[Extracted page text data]
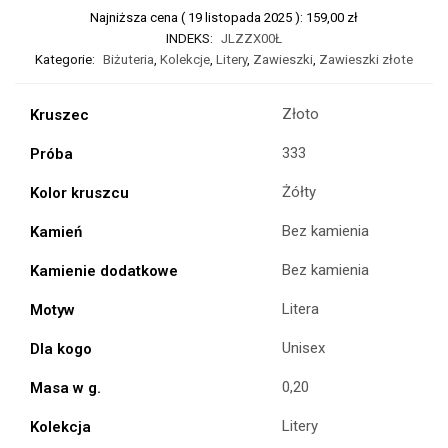
Najniższa cena (
19 listopada 2025
):
159,00
zł
INDEKS:
JLZZX00Ł
Kategorie:
Biżuteria
,
Kolekcje
,
Litery
,
Zawieszki
,
Zawieszki złote
Złoto
Kruszec
333
Próba
Żółty
Kolor kruszcu
Bez kamienia
Kamień
Bez kamienia
Kamienie dodatkowe
Litera
Motyw
Unisex
Dla kogo
0,20
Masa w g.
Litery
Kolekcja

- [WHAT IS NEEDED]:
Each entry is to be written out again word for word, and any pictures are to be omitted.

- [TASK ANSWER]:
Najniższa cena (
19 listopada 2025
):
159,00
zł
INDEKS:
JLZZX00Ł
Kategorie:
Biżuteria
,
Kolekcje
,
Litery
,
Zawieszki
,
Zawieszki złote
Złoto
Kruszec
333
Próba
Żółty
Kolor kruszcu
Bez kamienia
Kamień
Bez kamienia
Kamienie dodatkowe
Litera
Motyw
Unisex
Dla kogo
0,20
Masa w g.
Litery
Kolekcja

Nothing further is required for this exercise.